Production Stability and Management

How to reduce risk of downtime and human error in Production environments with Apono

Intro

Downtime is one of the scariest words in product development. When customers and users trust your product, they expect performance, quality and availability, often governed by Service Level Agreements (SLA).

Apono helps admins and resource owners control access to their production assets with dynamic Access Flows.

  • Just-in-Time access requests keep your production environments least-privilege, which prevents human errors and sabotage.
  • When needed (for everyday work or during incidents), developers can be granted temporary access.
  • Access requests help prevent errors and confusion with pre-defined bundles for incidents and tasks.

How to improve production stability with Apono

Access bundles for tasks or incidents in production

With Apono, users can request bundles set for different tasks and incidents by admins or create freeform access requests based on their Access Flows. The process prevents users logging in to the wrong environment or tenant and performing changes.

  1. Integrate your cloud environments with Apono
  2. Integrate other crucial production systems, like CI/CD tools, databases and you incident response tool
  3. Create an access bundle containing exactly the right resources and permissions for different incidents, production environments, customers and teams.
  4. When needed, developers can use Slack, Teams or CLI to request that bundle temporarily

This process limits the access users can request and helps them focus; when there's an urgent production incident, developers can request all the access with a single click.
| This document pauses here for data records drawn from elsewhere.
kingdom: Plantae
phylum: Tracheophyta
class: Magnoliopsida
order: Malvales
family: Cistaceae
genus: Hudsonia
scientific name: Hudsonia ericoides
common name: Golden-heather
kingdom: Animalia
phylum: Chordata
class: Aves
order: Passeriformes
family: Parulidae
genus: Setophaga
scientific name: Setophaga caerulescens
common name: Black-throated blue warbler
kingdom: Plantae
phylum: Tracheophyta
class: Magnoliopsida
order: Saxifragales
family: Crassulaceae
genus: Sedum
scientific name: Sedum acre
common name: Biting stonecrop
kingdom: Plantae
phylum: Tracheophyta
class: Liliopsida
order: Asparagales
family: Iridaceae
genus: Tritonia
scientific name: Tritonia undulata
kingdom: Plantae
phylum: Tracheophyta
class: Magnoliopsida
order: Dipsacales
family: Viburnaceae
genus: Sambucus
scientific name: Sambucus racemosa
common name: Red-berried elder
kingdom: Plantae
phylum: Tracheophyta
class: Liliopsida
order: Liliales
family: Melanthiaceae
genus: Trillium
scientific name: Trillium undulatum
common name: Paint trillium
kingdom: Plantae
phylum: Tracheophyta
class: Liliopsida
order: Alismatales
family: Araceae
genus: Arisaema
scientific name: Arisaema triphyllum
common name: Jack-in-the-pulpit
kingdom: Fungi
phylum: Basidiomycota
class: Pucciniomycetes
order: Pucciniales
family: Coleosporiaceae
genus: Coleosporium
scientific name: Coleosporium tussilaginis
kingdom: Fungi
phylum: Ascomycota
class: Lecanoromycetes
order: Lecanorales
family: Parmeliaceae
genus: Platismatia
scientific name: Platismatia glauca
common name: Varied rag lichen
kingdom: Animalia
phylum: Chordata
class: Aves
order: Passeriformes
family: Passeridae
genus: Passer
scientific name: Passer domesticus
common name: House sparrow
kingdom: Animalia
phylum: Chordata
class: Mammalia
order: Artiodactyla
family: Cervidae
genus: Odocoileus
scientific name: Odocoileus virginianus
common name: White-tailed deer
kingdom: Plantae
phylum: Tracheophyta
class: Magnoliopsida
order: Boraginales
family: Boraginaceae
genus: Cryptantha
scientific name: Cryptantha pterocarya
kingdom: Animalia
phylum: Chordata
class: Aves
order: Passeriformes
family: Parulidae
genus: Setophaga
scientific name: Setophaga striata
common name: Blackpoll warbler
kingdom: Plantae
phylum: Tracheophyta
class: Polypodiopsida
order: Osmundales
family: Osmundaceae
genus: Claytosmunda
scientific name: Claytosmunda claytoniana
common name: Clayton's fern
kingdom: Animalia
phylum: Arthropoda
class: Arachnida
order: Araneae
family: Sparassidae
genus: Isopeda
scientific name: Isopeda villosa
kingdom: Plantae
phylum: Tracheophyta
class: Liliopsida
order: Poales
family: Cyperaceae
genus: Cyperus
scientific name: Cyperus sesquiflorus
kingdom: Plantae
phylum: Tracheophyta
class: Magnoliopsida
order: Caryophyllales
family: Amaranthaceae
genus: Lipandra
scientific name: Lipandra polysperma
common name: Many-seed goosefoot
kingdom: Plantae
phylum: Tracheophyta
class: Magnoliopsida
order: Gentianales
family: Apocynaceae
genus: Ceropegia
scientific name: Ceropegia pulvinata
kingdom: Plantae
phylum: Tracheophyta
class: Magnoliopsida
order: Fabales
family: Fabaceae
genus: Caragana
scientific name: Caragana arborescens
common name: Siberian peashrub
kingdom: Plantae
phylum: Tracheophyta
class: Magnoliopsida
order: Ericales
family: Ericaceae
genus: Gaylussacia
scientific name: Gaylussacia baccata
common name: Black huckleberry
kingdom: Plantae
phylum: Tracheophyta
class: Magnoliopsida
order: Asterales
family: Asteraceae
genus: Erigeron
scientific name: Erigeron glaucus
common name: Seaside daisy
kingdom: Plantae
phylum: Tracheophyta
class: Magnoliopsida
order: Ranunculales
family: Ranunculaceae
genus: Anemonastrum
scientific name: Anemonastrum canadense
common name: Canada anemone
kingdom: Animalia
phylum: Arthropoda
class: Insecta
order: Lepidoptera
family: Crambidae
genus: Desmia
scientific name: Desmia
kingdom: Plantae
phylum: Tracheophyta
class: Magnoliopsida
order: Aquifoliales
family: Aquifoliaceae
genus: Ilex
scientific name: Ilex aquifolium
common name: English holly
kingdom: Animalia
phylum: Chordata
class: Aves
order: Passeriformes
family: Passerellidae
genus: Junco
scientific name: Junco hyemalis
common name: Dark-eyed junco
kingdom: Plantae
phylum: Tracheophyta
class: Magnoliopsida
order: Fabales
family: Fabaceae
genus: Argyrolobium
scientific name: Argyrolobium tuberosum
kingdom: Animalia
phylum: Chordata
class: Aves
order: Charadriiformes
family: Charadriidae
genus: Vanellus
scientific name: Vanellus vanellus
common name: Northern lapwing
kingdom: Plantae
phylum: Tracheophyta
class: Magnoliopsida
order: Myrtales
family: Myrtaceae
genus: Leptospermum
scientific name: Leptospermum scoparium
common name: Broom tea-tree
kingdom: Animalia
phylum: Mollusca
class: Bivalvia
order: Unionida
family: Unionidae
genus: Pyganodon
Least privilege and access control in production

Keeping production environments least privilege in the first place reduces risk of downtime; the less users can perform CRUD actions on your sensitive assets, the last issues and errors you'll run into.

With Apono, you can:

  1. Integrate your cloud environments and other crucial production systems, like CI/CD tools databases with Apono
  2. Use tags to label your most sensitive instances and resources
  3. Create Access Flows around production instances and resources with differing flows;
    1. Read access can be granted temporarily and automatically
    2. Write access can be granted temporarily with approval
    3. Delete and Admin access can be granted temporarily with several approvers
  4. Approvers can be a developers' team lead, the resource owner, your DevOps, DevSecOps, Infra or other team, as well as shift members. Apono also lets you require several approvers for extra-sensitive actions and resources.
  5. When needed, developers can use Slack, Teams or CLI to request access to production

Separation of environments and tenants

As your product and company grow, more and more environments, tenants and accounts are created. Each developer has several local and staging/development/playground environments at any given moment, on top of different environments or tenants for customers.

This naturally causes confusion and, unfortunately, human errors in production. Developers are accessing the wrong environment, deploying code to production by accident and moving, changing or even deleting databases.

Apono helps prevent unnecessary production incidents:

  1. Admins separate environments with bundles and Access Flows, making their management easier
  2. Admins control what resources are requestable for different users, so that users can only request access relevant to them
  3. Users create access requests and pick bundles or resources they need access to. When approved, access details are sent with the link to the exact instance, preventing confusion
  4. If you decide to require approvers, another user will examine the request to make sure the resources and permissions make sense for that user.